*** Source extract ***

Significance. If the theoretical guarantees are rigorous and the empirical coverage gains are not artifacts of verifier bias, the work could meaningfully advance generative discovery by shifting focus from distribution matching to explicit expansion of valid coverage. The empirical results across multiple molecular domains and the emphasis on OOD metrics are strengths, but significance is tempered by the load-bearing role of unanalyzed verifier reliability outside the training support.
major comments (3)
- [Theoretical analysis] Theoretical analysis (reachability process): the statistical learning guarantees treat verifier feedback on actively generated OOD samples as a reliable mechanism for identifying new valid regions, but provide no error analysis, false-positive bounds, or robustness to distribution shift in the verifier. This assumption is load-bearing for the local-to-global claim and the reported coverage expansion.
- [Empirical evaluation] Empirical evaluation section: the OOD generative modeling metrics and coverage gains may reduce to quantities defined by the active exploration parameters and verifier thresholds, creating potential circularity; no ablation or sensitivity analysis on verifier calibration outside the original support is reported.
- [Abstract and method] Abstract and method description: the central claim of 'significantly outperforming widely adopted synthetic flow pre-training methods' rests on the verifier correctly labeling new valid regions without systematic bias, yet no data exclusion criteria, verifier training details, or failure-mode analysis for false positives are provided.
minor comments (2)
- [Introduction] Notation for 'generable set' is introduced without a formal definition or comparison to related concepts such as support or mode coverage in the flow literature.
- [Figures] Figure captions for the molecular tasks should explicitly state the number of runs, error bars, and whether the initial pre-trained model is held fixed across baselines.

*** Dataset content ***

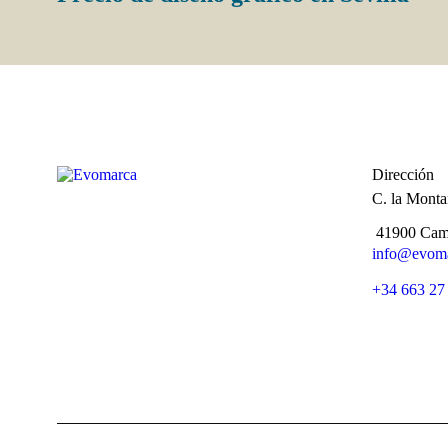
Dirección
C. la Monta
41900 Cama
info@evoma
+34 663 27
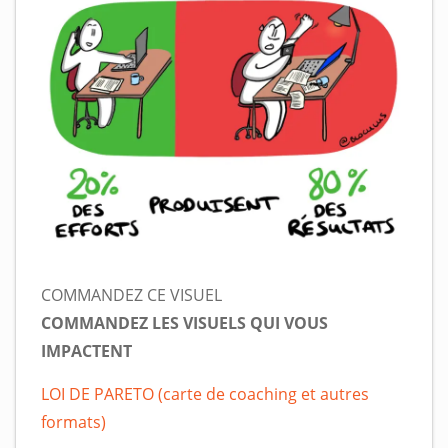
COMMANDEZ CE VISUEL
COMMANDEZ LES VISUELS QUI VOUS
IMPACTENT
LOI DE PARETO (carte de coaching et autres
formats)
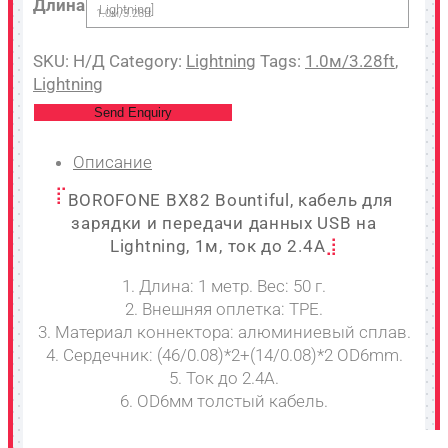
Длина
Lightning]
1.0м/3.28ft
SKU:
Н/Д
Category:
Lightning
Tags:
1.0м/3.28ft
,
Lightning
Send Enquiry
Описание
BOROFONE BX82 Bountiful, кабель для
зарядки и передачи данных USB на
Lightning, 1м, ток до 2.4A
1. Длина: 1 метр. Вес: 50 г.
2. Внешняя оплетка: TPE.
3. Материал коннектора: алюминиевый сплав.
4. Сердечник: (46/0.08)*2+(14/0.08)*2 OD6mm.
5. Ток до 2.4A.
6. OD6мм толстый кабель.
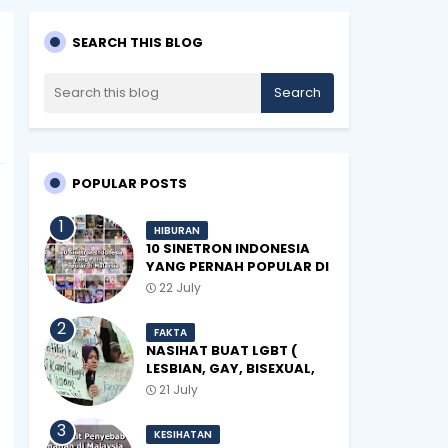
SEARCH THIS BLOG
POPULAR POSTS
HIBURAN
10 SINETRON INDONESIA
YANG PERNAH POPULAR DI
MALAYSIA
22 July
FAKTA
NASIHAT BUAT LGBT (
LESBIAN, GAY, BISEXUAL,
TRANSGENDER)
21 July
KESIHATAN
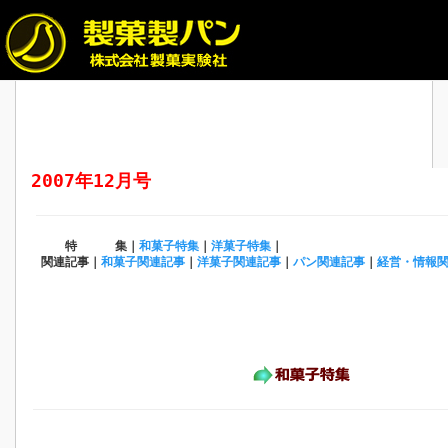
2007年12月号
特 集｜
和菓子特集
｜
洋菓子特集
｜
関連記事｜
和菓子関連記事
｜
洋菓子関連記事
｜
パン関連記事
｜
経営・情報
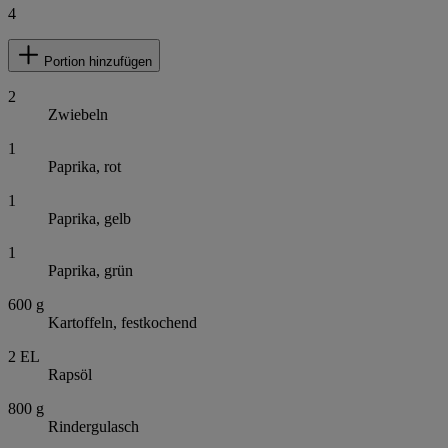
4
Portion hinzufügen
2
Zwiebeln
1
Paprika, rot
1
Paprika, gelb
1
Paprika, grün
600
g
Kartoffeln, festkochend
2
EL
Rapsöl
800
g
Rindergulasch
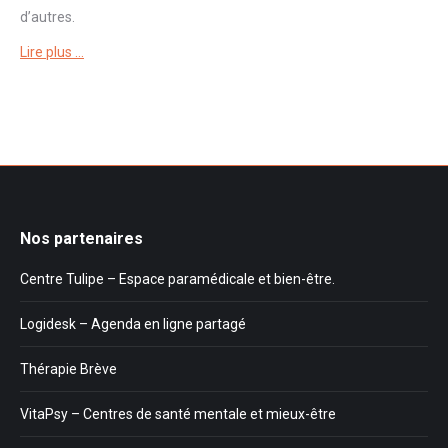
d’autres.
Lire plus …
Nos partenaires
Centre Tulipe – Espace paramédicale et bien-être.
Logidesk – Agenda en ligne partagé
Thérapie Brève
VitaPsy – Centres de santé mentale et mieux-être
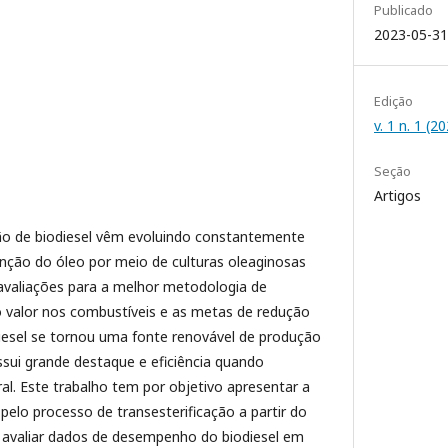
Publicado
2023-05-31
Edição
v. 1 n. 1 (
Seção
Artigos
ão de biodiesel vêm evoluindo constantemente
enção do óleo por meio de culturas oleaginosas
avaliações para a melhor metodologia de
o valor nos combustíveis e as metas de redução
diesel se tornou uma fonte renovável de produção
sui grande destaque e eficiência quando
l. Este trabalho tem por objetivo apresentar a
 pelo processo de transesterificação a partir do
 avaliar dados de desempenho do biodiesel em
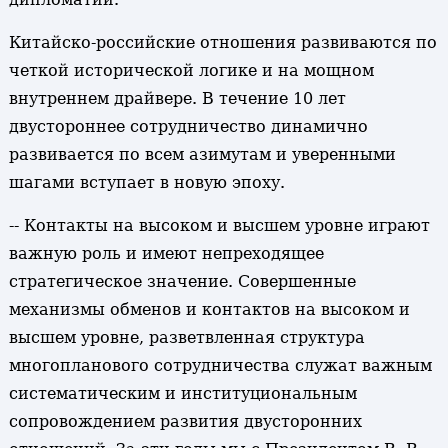
Китайско-российские отношения развиваются по
четкой исторической логике и на мощном
внутреннем драйвере. В течение 10 лет
двустороннее сотрудничество динамично
развивается по всем азимутам и уверенными
шагами вступает в новую эпоху.
-- Контакты на высоком и высшем уровне играют
важную роль и имеют непреходящее
стратегическое значение. Совершенные
механизмы обменов и контактов на высоком и
высшем уровне, разветвленная структура
многопланового сотрудничества служат важным
систематическим и институциональным
сопровождением развития двусторонних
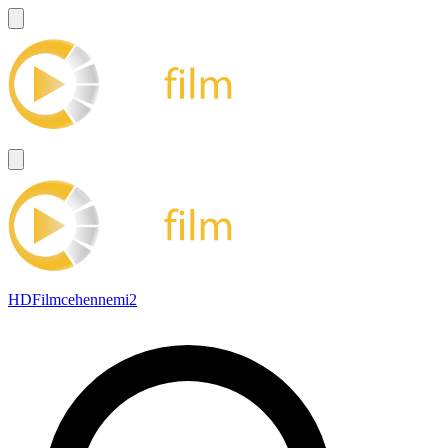
HDFilmcehennemi2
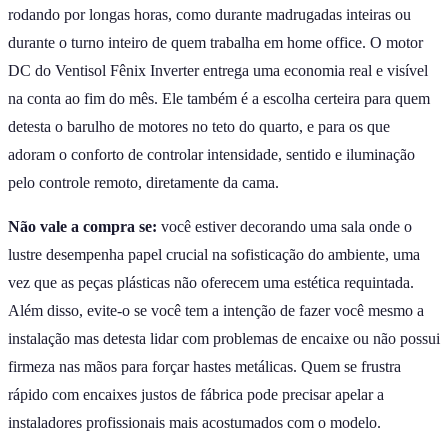
rodando por longas horas, como durante madrugadas inteiras ou
durante o turno inteiro de quem trabalha em home office. O motor
DC do Ventisol Fênix Inverter entrega uma economia real e visível
na conta ao fim do mês. Ele também é a escolha certeira para quem
detesta o barulho de motores no teto do quarto, e para os que
adoram o conforto de controlar intensidade, sentido e iluminação
pelo controle remoto, diretamente da cama.
Não vale a compra se:
você estiver decorando uma sala onde o
lustre desempenha papel crucial na sofisticação do ambiente, uma
vez que as peças plásticas não oferecem uma estética requintada.
Além disso, evite-o se você tem a intenção de fazer você mesmo a
instalação mas detesta lidar com problemas de encaixe ou não possui
firmeza nas mãos para forçar hastes metálicas. Quem se frustra
rápido com encaixes justos de fábrica pode precisar apelar a
instaladores profissionais mais acostumados com o modelo.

***

• **What you will do**
- 1) In the review excerpt, list every bracketed section label that opens a major or minor comment.
- 2) Extract from the review excerpt the passage that begins at the words "- [Abstract and" and ends after "minor comments (2)", copying it unchanged.
- 3) Continue the review excerpt on expanding valid coverage in generative discovery from the point where it ends.

• **Outputs by task**
- 1)
[Theoretical analysis]
[Empirical evaluation]
[Abstract and method]
[Introduction]
[Figures]

- 2)
- [Abstract and method] Abstract and method description: the central claim of 'significantly outperforming widely adopted synthetic flow pre-training methods' rests on the verifier correctly labeling new valid regions without systematic bias, yet no data exclusion criteria, verifier training details, or failure-mode analysis for false positives are provided.
minor comments (2)

- 3)
Simulated Author's Rebuttal
We thank the referee for the constructive comments and for recognizing the potential of shifting focus from distribution matching to explicit generable-set expansion. We address each major comment below with clarifications on assumptions and empirical design, indicating revisions where appropriate.
read point-by-point responses
-
Referee: [Theoretical analysis] Theoretical analysis (reachability process): the statistical learning guarantees treat verifier feedback on actively generated OOD samples as a reliable mechanism for identifying new valid regions, but provide no error analysis, false-positive bounds, or robustness to distribution shift in the verifier. This assumption is load-bearing for the local-to-global claim and the reported coverage expansion.
Authors: The statistical guarantees formalize the local-to-global reachability of the generable set in the learned flow representation, treating verifier feedback as an external labeling mechanism (standard in oracle-based active learning). The analysis does not claim robustness to arbitrary verifier errors; it quantifies expansion given reliable validity signals. We agree that explicit error bounds would strengthen the result and will add a dedicated paragraph discussing this modeling assumption and its implications in the revised theoretical section. revision: yes
-
Referee: [Empirical evaluation] Empirical evaluation section: the OOD generative modeling metrics and coverage gains may reduce to quantities defined by the active exploration parameters and verifier thresholds, creating potential circularity; no ablation or sensitivity analysis on verifier calibration outside the original support is reported.
Authors: OOD metrics are computed via domain-specific validity oracles (e.g., RDKit validity for molecules, sequence validity rules for peptides/proteins) that are independent of the training verifier. Coverage is measured as the fraction of valid samples lying outside the initial data support. We will incorporate sensitivity analyses on verifier threshold and exploration radius in the revised empirical section to address calibration concerns. revision: yes
-
Referee: [Abstract and method] Abstract and method description: the central claim of 'significantly outperforming widely adopted synthetic flow pre-training methods' rests on the verifier correctly labeling new valid regions without systematic bias, yet no data exclusion criteria, verifier training details, or failure-mode analysis for false positives are provided.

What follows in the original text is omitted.